Voltou o debate sobre as condições e os limites para punir gestores públicos. O presidente Jair Bolsonaro editou medida provisória sobre responsabilização por atos durante a pandemia (medida provisória 966). Alguns controladores de contas, promotores e mesmo juízes receberam mal a iniciativa, que dificultaria o seu trabalho e poderia garantir impunidade. Partidos políticos foram ao Supremo Tribunal Federal. Em editorial, esta Folha foi crítica e estendeu as suspeitas à lei 13.655, que, em 2018, alterou a Lei de Introdução às Normas do Direito Brasileiro (LINDB).
Ambas as normas condicionam a punição de gestores à demonstração de “dolo ou erro grosseiro”. Para o editorial, pareceu inviável “comprovar o que constitui um erro grosseiro”, que envolveria “critérios de enquadramento fluidos”, “subjetividade essencial”, “predicados vaporosos” e “insegurança jurídica”. O editorial descreveu a LINDB como “contestada pela comunidade jurídica e por órgãos de controle”.
Divergências são naturais e saudáveis. Mas a descrição da LINDB não parece fiel. A ideia de erro grosseiro é usada há décadas no meio jurídico, inclusive no STF. A LINDB também a usou, mas não a definiu, de modo que ficaram valendo a literatura jurídica e a jurisprudência, vastas a respeito. Um exemplo. Em 2017, antes da LINDB, o Supremo suspendeu punição que havia sido imposta pelo Tribunal de Contas da União (TCU). Em 2019 voltou ao caso, usando a LINDB e a noção de erro grosseiro. Para o STF, a falha havia ocorrido porque o TCU, com base “em mera interpretação distinta dos fatos, deixou de comprovar o erro inescusável” do gestor. O acórdão (mandado de segurança 35.196) foi além e, seguindo sua jurisprudência, lembrou outros protocolos que o TCU deveria ter observado.

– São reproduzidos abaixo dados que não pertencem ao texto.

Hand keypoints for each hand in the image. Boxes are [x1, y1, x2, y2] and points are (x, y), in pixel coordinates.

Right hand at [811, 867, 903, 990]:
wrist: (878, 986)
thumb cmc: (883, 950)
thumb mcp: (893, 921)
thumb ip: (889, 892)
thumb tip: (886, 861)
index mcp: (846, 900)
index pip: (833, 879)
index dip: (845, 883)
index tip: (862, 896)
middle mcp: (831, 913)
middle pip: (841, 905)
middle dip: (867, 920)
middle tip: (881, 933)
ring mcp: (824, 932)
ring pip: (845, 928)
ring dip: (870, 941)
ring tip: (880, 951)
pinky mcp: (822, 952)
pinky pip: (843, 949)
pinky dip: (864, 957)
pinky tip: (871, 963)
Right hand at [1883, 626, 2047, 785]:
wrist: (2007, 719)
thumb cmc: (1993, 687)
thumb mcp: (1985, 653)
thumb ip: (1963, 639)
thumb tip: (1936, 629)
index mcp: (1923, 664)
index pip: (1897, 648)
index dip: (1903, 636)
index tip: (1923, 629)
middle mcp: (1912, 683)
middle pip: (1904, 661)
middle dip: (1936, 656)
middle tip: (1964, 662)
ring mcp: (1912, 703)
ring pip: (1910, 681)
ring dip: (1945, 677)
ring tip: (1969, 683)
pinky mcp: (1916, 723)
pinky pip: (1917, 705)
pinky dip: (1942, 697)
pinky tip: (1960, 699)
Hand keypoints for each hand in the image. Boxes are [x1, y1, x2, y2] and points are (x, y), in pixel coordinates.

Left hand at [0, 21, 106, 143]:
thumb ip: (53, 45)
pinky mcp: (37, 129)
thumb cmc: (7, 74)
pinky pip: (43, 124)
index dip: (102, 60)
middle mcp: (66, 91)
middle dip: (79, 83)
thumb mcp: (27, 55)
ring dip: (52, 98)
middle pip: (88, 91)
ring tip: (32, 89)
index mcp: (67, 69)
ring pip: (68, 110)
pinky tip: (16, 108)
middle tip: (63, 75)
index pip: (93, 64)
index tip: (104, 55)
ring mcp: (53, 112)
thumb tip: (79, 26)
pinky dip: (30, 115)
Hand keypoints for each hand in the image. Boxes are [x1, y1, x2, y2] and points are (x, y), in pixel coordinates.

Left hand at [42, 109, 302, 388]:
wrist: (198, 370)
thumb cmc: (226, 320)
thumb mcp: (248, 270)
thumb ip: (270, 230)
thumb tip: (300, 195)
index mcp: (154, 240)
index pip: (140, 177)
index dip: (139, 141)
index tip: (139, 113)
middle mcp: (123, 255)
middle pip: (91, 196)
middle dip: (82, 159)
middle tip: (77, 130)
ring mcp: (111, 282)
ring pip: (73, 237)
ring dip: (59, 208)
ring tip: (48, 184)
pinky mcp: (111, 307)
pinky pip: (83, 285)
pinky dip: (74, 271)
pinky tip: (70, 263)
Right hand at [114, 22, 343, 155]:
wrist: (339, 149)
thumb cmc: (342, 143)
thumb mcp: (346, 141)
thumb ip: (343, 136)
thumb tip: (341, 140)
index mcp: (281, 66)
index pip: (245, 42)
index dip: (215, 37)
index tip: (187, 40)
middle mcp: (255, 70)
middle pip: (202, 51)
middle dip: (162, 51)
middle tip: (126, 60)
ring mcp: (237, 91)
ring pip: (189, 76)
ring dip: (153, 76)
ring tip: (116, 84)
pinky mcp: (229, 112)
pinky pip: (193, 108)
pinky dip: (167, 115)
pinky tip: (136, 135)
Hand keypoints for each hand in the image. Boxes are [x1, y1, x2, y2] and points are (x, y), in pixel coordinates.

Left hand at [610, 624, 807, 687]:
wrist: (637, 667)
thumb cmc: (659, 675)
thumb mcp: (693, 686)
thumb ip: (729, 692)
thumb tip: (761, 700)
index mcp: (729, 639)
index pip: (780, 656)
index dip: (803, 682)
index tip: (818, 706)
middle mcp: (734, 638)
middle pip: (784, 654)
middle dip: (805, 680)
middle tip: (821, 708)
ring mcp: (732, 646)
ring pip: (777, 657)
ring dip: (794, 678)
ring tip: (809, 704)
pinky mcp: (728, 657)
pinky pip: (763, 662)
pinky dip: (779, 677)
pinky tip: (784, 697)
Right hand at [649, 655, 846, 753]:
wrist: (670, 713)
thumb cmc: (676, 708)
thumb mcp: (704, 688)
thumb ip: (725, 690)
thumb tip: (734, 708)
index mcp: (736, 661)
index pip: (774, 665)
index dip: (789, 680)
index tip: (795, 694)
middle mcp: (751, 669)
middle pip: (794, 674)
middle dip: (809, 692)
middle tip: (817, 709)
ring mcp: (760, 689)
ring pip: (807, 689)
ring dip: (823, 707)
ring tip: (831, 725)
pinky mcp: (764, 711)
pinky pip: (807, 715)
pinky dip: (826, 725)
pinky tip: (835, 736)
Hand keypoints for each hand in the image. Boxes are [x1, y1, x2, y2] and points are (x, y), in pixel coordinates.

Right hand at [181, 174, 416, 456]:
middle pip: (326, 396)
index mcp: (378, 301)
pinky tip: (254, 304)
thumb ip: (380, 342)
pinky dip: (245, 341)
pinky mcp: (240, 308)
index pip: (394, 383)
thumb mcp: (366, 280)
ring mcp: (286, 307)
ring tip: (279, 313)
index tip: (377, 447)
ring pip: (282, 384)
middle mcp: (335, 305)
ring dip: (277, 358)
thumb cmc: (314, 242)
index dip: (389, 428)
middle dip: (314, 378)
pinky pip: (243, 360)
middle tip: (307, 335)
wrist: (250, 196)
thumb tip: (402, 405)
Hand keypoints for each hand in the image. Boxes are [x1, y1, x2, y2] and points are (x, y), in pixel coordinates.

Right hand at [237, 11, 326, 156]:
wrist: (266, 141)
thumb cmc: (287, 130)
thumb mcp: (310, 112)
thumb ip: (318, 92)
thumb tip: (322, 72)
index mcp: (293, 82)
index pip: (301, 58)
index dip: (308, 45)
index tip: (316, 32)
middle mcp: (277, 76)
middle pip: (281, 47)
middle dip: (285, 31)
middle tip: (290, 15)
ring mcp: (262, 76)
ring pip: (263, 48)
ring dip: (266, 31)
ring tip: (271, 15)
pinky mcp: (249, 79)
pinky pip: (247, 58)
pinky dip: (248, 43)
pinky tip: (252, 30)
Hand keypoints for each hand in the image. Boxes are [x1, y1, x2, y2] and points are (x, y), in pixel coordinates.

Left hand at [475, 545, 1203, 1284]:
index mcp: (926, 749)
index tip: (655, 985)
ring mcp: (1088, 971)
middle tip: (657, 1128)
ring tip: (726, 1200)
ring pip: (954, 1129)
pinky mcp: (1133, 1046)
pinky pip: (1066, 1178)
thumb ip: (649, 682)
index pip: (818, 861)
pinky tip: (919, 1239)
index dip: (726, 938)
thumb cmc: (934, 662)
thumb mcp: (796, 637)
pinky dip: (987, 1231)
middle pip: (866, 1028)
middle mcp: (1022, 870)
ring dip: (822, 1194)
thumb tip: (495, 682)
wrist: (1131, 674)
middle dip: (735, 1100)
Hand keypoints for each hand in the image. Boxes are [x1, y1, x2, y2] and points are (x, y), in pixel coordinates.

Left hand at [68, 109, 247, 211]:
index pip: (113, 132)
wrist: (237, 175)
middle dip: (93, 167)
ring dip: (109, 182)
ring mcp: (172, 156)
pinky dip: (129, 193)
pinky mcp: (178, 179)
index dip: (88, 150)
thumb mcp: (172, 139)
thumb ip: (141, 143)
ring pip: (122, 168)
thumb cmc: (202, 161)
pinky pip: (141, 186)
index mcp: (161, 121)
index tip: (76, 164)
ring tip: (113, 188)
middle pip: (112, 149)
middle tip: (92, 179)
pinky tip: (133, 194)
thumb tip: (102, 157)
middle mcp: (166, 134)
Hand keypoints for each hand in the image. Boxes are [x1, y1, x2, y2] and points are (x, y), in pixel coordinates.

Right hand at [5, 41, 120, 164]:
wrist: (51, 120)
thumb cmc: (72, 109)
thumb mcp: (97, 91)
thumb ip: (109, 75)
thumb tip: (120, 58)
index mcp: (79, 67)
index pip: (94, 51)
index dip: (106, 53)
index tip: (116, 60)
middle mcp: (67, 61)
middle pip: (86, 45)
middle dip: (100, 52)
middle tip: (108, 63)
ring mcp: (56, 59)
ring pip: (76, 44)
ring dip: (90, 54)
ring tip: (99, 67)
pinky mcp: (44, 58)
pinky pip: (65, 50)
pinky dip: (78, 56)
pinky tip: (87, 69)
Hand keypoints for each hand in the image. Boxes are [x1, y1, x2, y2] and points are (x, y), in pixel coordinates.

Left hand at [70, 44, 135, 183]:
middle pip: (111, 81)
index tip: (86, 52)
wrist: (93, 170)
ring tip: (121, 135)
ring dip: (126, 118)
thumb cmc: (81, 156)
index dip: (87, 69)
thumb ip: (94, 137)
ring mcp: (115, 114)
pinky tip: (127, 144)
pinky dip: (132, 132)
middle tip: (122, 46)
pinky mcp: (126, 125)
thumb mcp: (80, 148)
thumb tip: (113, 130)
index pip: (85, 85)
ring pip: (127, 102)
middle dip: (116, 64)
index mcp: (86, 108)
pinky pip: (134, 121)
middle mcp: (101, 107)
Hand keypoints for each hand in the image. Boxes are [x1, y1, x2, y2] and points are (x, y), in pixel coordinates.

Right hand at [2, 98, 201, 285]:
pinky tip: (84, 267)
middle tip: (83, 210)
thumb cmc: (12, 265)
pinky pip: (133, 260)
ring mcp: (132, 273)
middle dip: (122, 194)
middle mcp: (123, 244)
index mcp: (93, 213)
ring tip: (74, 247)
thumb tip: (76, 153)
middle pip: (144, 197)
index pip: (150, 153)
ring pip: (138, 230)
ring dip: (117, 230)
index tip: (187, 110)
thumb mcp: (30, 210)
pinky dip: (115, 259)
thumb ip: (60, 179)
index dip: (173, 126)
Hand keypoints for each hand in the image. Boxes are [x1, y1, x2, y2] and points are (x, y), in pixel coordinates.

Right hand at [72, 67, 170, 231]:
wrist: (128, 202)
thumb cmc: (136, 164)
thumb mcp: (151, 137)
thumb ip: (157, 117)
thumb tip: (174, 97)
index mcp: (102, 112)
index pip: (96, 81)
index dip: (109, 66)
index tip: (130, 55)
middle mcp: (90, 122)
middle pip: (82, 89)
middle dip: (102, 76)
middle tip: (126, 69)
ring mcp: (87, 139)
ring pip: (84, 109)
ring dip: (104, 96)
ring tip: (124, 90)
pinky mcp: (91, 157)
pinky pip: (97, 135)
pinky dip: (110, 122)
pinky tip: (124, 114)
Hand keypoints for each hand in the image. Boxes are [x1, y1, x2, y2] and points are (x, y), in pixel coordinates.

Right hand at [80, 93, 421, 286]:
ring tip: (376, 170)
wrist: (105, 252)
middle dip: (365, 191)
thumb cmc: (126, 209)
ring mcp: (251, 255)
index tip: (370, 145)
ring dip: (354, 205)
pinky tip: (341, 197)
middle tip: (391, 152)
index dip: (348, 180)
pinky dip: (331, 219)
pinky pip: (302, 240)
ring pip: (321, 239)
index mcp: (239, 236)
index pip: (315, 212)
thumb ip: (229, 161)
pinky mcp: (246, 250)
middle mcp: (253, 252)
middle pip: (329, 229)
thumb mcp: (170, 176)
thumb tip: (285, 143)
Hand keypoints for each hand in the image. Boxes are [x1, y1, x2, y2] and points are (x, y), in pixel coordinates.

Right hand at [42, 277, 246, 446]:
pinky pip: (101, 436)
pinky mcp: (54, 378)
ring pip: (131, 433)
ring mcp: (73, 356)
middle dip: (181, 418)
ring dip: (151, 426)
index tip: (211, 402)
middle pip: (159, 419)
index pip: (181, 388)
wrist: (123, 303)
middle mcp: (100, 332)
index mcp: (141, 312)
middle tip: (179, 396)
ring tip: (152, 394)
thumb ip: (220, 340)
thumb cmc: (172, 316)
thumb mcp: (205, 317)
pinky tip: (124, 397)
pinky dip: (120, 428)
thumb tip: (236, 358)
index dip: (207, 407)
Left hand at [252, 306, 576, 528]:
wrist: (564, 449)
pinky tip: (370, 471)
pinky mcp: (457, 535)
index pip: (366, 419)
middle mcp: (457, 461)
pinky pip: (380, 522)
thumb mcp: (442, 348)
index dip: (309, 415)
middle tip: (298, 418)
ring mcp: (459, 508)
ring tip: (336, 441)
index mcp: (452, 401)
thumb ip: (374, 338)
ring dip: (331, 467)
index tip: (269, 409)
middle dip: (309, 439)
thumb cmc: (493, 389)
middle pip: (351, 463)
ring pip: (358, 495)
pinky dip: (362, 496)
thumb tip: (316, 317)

Logo, quando a LINDB exigiu dolo ou erro grosseiro, não vinculou a punição dos gestores a subjetividades, mas a protocolos que a jurisprudência e a literatura jurídica, com seus métodos de trabalho, estabeleceram em conjunto. Não há subjetivismos. Quem é do meio jurídico os conhece e segue. O valor desses protocolos é justamente impedir outros subjetivismos: os dos controladores públicos, que geram maus resultados, como no caso que envolveu o TCU.
Por que, então, alguns controladores reclamaram da LINDB e da própria medida provisória? Bem, aqui a verdadeira polêmica. Ao contrário da LINDB, eles entendem que protocolos dificultam punições e, prometendo lutar contra os desvios, defendem mais subjetividade, só que para si mesmos.
A diferença entre o médico e o curandeiro não está nas intenções ou qualidades morais, mas nas regras sob as quais atuam. Para identificar doenças e definir tratamentos, o médico observa protocolos. A definição e a alteração desses protocolos são coletivas. E seu conteúdo vem de milhares de pesquisas, cuja realização e atualização também têm protocolos. Quem é do meio os conhece e segue. Já o curandeiro é um sujeito bem-intencionado que promete resultados fáceis, confia cegamente em suas intuições e recusa todos os protocolos gerais.
A proposta de certos controladores para a luta contra desvios públicos no Brasil se inspira nas supostas vantagens do curandeirismo sobre a medicina tradicional. Defendem um controle público cloroquina para acabar com a doença da corrupção e do desperdício. Contra esse movimento, a LINDB fez como os médicos: rejeitou o subjetivismo também para os controladores, insistindo no valor tradicional dos protocolos jurídicos.